Selon nous, ce tribunal présente trois défauts majeurs.

Tout d’abord, le tribunal correctionnel pour mineurs est la négation de la spécificité du mineur dans l’essentiel de ses caractéristiques. En effet, les assesseurs devaient avoir, hier, une qualification et manifester un intérêt précis pour les questions relatives à la jeunesse. Or tel ne sera plus du tout le cas demain ! Vous faites donc disparaître cette spécificité.

Certains, sur d’autres travées, reprennent toujours la même antienne : les jeunes d’aujourd'hui ne sont plus comme ceux d’hier ! Permettez-moi de vous faire observer, chers collègues, que vous êtes peut-être les seuls en Europe à le penser !

Pour avoir lu l’intéressante note de synthèse disponible sur le site du Sénat relative à la législation européenne en la matière, je puis vous dire que le droit des mineurs est applicable en Allemagne aux jeunes âgés de dix-huit à vingt et un ans, et que ce pays n’est pas le seul à avoir opté pour cette solution.

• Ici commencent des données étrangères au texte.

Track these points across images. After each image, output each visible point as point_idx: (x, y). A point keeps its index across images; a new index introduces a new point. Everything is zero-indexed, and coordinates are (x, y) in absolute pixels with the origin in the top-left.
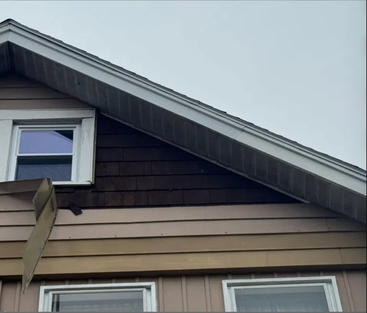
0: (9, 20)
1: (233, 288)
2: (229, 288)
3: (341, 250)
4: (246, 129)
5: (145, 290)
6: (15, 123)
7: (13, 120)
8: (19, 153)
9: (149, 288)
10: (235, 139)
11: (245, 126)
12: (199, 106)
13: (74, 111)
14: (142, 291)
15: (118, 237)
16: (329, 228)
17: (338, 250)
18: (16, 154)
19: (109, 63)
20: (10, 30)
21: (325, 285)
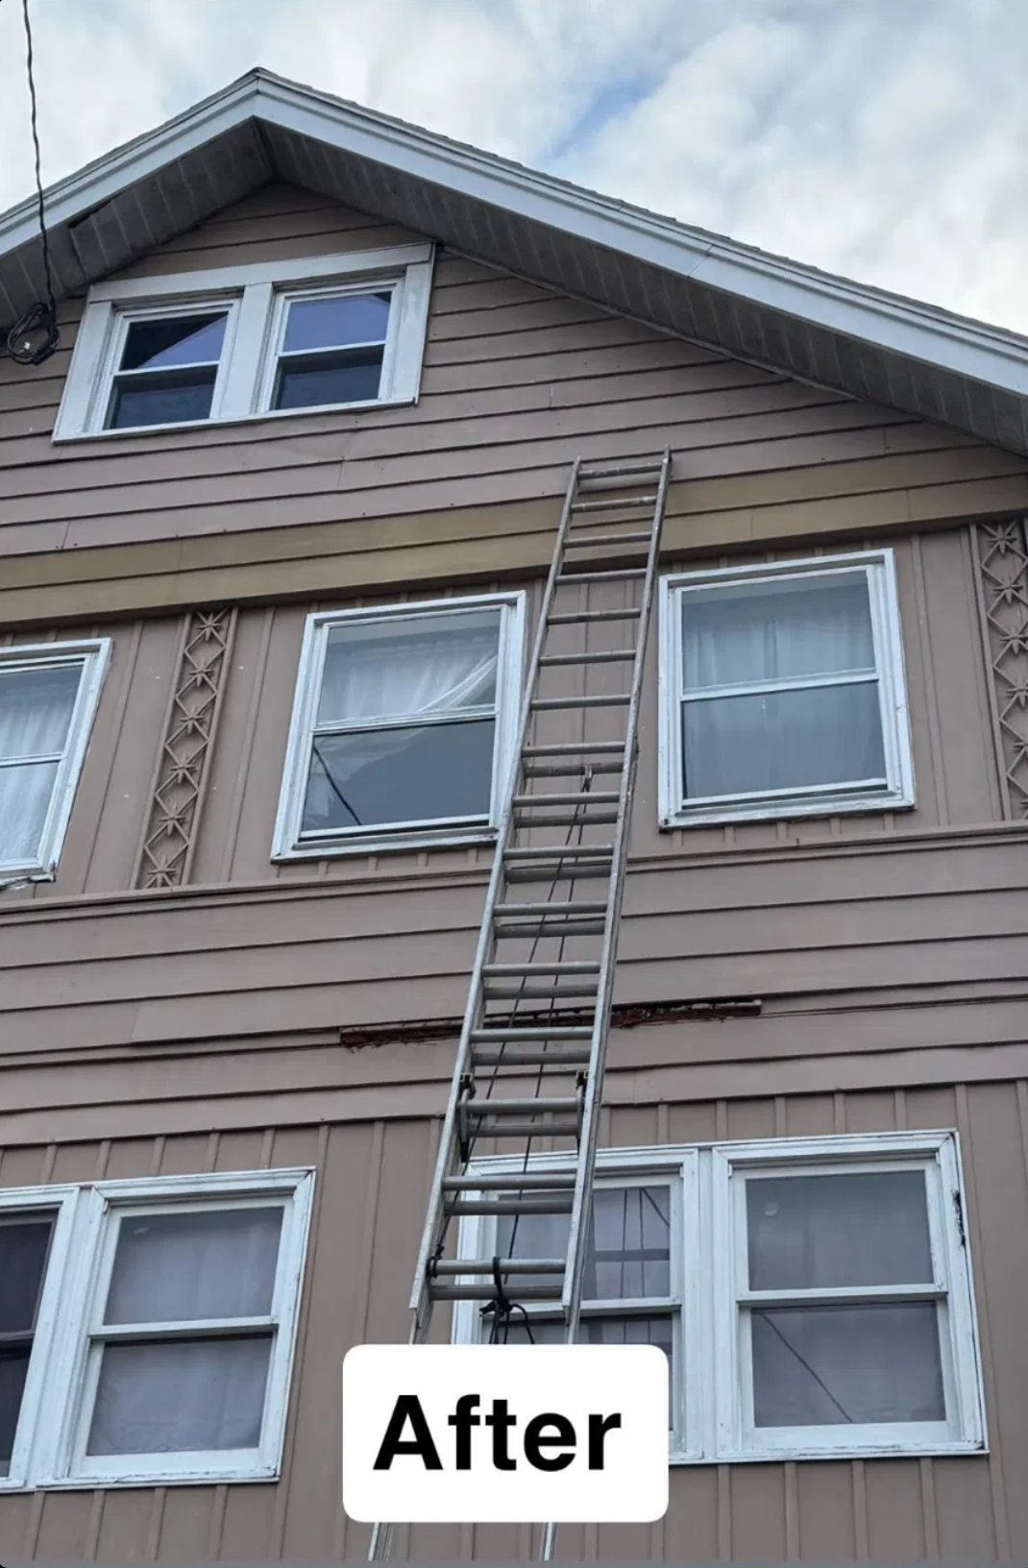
0: (256, 70)
1: (679, 591)
2: (671, 590)
3: (911, 492)
4: (714, 250)
5: (505, 608)
6: (278, 288)
7: (273, 283)
8: (285, 350)
9: (512, 603)
10: (692, 276)
11: (714, 245)
12: (622, 212)
13: (383, 252)
14: (499, 610)
15: (456, 505)
16: (888, 448)
17: (903, 493)
18: (276, 354)
19: (445, 139)
20: (258, 92)
21: (869, 568)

Il en va de même au Portugal, aux Pays-Bas et même en Espagne, qui souhaite relever de seize ans actuellement à dix-huit ans le seuil pour certain régime applicable aux mineurs.

On le voit donc, la plupart des pays européens considèrent, certes, que le jeune d’aujourd'hui n’est pas le même que celui de 1945, mais qu’il faut justement conserver les prérogatives que l’on accorde en quelque sorte à la jeunesse au-delà de l’âge de dix-huit ans, jusqu’à vingt et un ans.

Ne sommes-nous pas tous européens, monsieur le garde des sceaux ?... Eh bien, tirons-en les enseignements et essayons d’aligner notre législation sur celle des autres pays européens !

Ensuite, nous déplorons l’automaticité du renvoi des mineurs récidivistes.

La notion de récidive fait évidemment peur, mais que veut-elle dire ? Le mineur qui a, un jour, volé des bonbons à l’étal d’un commerçant et qui, demain, sera convaincu de recel de DVD, par exemple, sera en état de récidive et comparaîtra, de ce fait, directement devant le tribunal correctionnel pour mineurs….

Enfin, avec ce texte, on ne change pas simplement de tribunal, non, on change complètement d’approche, pour s’orienter vers une justice des mineurs conforme à celle des majeurs.

Rien de tout cela ne saurait nous convenir, monsieur le garde des sceaux.